William Carlos Williams’ poem speaks to my interest in the symbolism of flowers, continuing the investigation into coded language that I began in my Garden of Hope project: “As Asphodel is the flower of hell but still triumphs over the darkness, so the space of the poem is not hell but is the flower which rises above death, for "love and the imagination/are of a piece,/swift as the light/to avoid destruction." J. Hillis Miller from Modern Poetry. And while printmaking, is not my usual methodology, it is a natural progression of my interest in making art accessible. With this project I hope to play a more active part in the community of artists, sharing my research and inviting collaboration.

I will use Georg Bocksay’s Guide for Constructing Letters as my primary source to create the text and initials used in the project, and the illustrations added by Joris Hoefnagel’s will provide inspiration.

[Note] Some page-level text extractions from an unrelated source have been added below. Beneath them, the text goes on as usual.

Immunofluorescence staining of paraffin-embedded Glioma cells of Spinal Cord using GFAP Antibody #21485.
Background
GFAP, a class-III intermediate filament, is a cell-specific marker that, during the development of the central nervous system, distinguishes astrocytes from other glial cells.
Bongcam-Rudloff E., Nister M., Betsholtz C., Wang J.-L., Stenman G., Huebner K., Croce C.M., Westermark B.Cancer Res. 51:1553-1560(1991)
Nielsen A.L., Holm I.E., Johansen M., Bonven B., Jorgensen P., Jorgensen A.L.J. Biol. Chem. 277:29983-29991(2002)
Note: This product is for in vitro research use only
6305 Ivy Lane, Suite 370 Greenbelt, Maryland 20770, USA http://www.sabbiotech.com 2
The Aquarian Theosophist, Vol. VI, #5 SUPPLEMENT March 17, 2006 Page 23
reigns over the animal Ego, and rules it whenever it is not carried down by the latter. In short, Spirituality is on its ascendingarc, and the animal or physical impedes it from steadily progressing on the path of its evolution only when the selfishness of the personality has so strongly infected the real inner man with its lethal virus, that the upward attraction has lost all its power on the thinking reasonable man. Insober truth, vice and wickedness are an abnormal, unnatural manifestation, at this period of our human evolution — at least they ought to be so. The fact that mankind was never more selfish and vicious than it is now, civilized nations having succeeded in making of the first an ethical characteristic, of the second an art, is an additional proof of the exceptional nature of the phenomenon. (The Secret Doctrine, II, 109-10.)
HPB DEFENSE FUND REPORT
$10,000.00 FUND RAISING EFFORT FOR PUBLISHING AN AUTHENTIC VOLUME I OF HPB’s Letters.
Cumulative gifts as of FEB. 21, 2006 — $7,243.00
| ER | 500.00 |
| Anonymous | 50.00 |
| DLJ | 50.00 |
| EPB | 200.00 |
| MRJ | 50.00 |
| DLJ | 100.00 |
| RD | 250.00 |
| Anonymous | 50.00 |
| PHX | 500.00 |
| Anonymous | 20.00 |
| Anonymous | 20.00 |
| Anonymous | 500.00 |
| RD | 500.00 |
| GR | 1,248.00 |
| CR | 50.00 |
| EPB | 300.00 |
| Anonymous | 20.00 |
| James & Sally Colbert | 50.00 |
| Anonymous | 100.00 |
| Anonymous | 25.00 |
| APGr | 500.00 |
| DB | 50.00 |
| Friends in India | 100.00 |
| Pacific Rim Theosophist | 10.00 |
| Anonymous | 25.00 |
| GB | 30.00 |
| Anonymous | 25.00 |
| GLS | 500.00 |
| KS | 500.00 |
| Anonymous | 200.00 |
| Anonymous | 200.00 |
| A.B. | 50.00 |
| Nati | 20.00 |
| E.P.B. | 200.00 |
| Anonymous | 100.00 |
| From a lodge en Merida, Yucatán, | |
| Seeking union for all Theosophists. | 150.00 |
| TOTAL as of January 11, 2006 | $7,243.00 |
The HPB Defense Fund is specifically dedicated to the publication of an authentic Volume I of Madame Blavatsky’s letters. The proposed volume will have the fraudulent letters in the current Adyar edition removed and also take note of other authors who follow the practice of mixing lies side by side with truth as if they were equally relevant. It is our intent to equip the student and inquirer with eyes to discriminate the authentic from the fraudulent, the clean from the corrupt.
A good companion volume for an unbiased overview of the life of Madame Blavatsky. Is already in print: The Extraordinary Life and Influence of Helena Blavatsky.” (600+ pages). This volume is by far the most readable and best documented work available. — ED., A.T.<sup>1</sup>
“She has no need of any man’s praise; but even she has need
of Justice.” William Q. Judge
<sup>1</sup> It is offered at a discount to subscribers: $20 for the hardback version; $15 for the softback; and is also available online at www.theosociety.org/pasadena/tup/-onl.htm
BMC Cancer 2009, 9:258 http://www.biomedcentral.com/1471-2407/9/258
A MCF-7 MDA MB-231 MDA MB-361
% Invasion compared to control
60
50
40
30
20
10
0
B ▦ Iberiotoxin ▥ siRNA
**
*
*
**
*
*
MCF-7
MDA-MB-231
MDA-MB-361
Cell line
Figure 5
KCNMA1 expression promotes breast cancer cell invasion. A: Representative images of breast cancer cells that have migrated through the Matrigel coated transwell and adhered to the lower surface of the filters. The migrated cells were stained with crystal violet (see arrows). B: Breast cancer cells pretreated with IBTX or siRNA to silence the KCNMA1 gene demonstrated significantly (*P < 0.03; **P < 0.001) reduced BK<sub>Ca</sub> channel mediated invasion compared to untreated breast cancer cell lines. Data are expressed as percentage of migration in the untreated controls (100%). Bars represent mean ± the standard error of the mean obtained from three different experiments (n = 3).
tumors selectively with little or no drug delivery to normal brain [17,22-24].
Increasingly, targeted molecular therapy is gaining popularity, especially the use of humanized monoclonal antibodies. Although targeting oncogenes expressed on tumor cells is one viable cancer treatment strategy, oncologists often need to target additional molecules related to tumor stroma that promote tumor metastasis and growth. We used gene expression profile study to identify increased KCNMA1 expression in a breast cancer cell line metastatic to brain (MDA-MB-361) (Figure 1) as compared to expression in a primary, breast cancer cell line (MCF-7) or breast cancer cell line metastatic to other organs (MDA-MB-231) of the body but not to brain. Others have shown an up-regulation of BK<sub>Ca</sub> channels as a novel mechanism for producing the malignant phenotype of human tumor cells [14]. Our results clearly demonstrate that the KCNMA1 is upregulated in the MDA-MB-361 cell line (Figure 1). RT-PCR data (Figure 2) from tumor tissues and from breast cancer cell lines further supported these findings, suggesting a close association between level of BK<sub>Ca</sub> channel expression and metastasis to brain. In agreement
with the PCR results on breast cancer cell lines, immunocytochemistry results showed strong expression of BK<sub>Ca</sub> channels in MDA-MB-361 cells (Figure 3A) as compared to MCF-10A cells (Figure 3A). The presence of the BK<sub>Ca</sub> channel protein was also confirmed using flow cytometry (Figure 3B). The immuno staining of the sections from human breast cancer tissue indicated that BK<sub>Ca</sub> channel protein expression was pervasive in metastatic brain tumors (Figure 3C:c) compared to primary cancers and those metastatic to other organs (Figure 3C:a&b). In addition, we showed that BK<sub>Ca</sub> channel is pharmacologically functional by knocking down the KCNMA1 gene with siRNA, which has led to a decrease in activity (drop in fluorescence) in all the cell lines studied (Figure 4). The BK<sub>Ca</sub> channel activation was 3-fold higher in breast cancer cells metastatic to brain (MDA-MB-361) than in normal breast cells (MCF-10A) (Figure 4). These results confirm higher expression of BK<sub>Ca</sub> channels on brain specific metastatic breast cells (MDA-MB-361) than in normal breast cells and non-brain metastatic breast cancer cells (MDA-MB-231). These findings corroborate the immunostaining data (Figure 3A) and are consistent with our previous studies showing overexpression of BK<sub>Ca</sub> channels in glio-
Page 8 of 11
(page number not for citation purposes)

https://www.getty.edu/art/collection/object/103RWD

Poetry and the practice of art making can help to contextualize our experiences. Illuminated manuscripts were visual tools, designed to focus the reader’s attention. The use of gilding and bright colors catch the light, and the detailed- often incongruous- illustrations insure that the reader spends time not just delighting in the text, but contemplating it’s meaning. Illuminated manuscript makers labored to create magnificent visual effects that would capture the reader’s imagination, and open their minds; Poetry is not didactic, it is open to interpretation the ambiguity and mystery could be an antidote to divisive/uncompromising news soundbites that inundate our lives.

I want to encourage contemplation of a poem that Robert Lowell praised for delivering “to us what was impossible, something that was poetry and beyond poetry. “I hope that participants will share their insights with others, and that we will all delight in the subtlety- and strength- of poetry and art.